Personal information
- Date of birth: 20 June 1927
- Place of birth: Lugoj, Romania
- Date of death: 21 February 1997 (aged 69)
- Place of death: Hamburg, Germany
- Height: 1.76 m (5 ft 9 in)
- Position: Defender

Youth career
- 1943–1944: TSV Badenstedt
- 1945–1946: Blau-Weiß Wölpinghausen
- 1946: SV Linden 07

Senior career*
- Years: Team / Apps / (Gls)
- 1946–1949: SV Arminia Hannover
- 1949–1958: Hamburger SV / 250 / (13)

International career
- 1951–1956: West Germany / 32 / (1)

Medal record
Men's football
Representing West Germany
FIFA World Cup
| Winner | 1954 Switzerland |  |

= Josef Posipal =

German footballer (1927–1997)

Josef "Jupp" Posipal (20 June 1927 – 21 February 1997) was a German footballer. Born in Romania, he was part of the Germany national team that won the 1954 FIFA World Cup. During his club career he played for SV Linden 07, SV Arminia Hannover, and Hamburger SV.

==Career==
Posipal was born in Lugoj, Romania, to a father of German descent and a mother of Hungarian origin. When he was 16, Posipal's family relocated to Germany. In his youth his sportive activities focused on swimming and track-and-field as well as handball. In 1949 he joined Hamburger SV as then coach Georg Knöpfle was looking for a forward. However Knöpfle soon discovered that Posipal was a strong defender and withdrew him from attack to a half back position. Already a year later in 1950, West Germany national team coach Sepp Herberger intended to invite Posipal to join the squad for Germany's first international game after World War II, but officials found out that Posipal had a Romanian citizenship and not German. After he had become a West-German citizen in 1951, Posipal debuted in the international game against Turkey in West Berlin.

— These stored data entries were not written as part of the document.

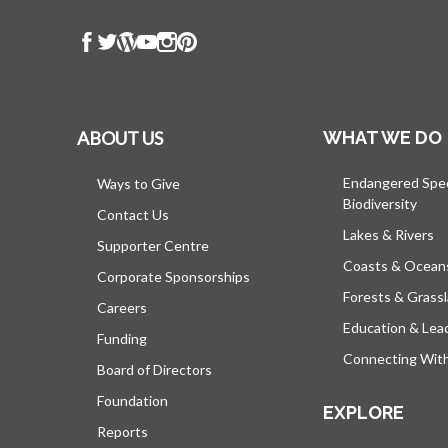
ABOUT US
WHAT WE DO
Endangered Spe
Ways to Give
Biodiversity
Contact Us
Lakes & Rivers
Supporter Centre
Coasts & Ocean
Corporate Sponsorships
Forests & Grass
Careers
Education & Lea
Funding
Connecting Wit
Board of Directors
Foundation
EXPLORE
Reports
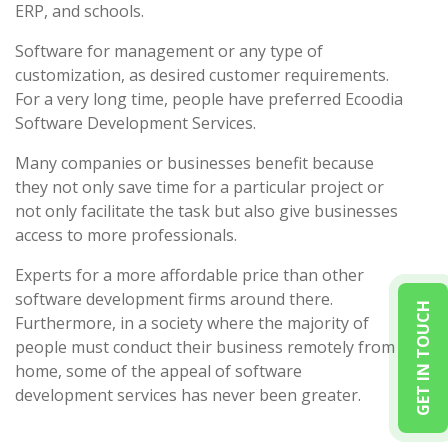
ERP, and schools.
Software for management or any type of
customization, as desired customer requirements.
For a very long time, people have preferred Ecoodia
Software Development Services.
Many companies or businesses benefit because
they not only save time for a particular project or
not only facilitate the task but also give businesses
access to more professionals.
Experts for a more affordable price than other
software development firms around there.
GET IN TOUCH
Furthermore, in a society where the majority of
people must conduct their business remotely from
home, some of the appeal of software
development services has never been greater.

In 1952, Posipal was moved from the right half back position to that of center half. In that position he was considered to be one of Germany's best defenders during these years and one of the best in European football. In October 1953, he was invited to represent Europe in a game against England at Wembley Stadium. However, during the first round of the 1954 FIFA World Cup, Posipal had lost his form and after being injured for the quarterfinal against Yugoslavia, 1. FC Kaiserslautern’s Werner Liebrich played as center half instead of Posipal. Being fit again for the semifinal against Austria, Herberger brought Posipal back to the starting team, but since Liebrich had played exceptionally well against Yugoslavia, Posipal played as a right full back at the expense of Fritz Laband. Herberger's trust in Posipal despite his lack of form in previous games paid off as Posipal did very well in the semifinal and the final in the unusual new position. For the rest of his international career, Posipal kept playing as right back with Liebrich as the center half. He finished his football career in 1958.

==Legacy==
In 2012, when his long-time club Hamburger SV celebrated its 125th anniversary, Posipal was elected into the club history's all-star team.

==Personal life and death==
Posipal died at the age of 69 in Hamburg of heart failure. He was married to Gisela and had two sons with her. His son Peer Posipal, who played for the Bundesliga team Eintracht Braunschweig, is a former professional football player as well. His grandson Patrick Posipal is also a professional footballer.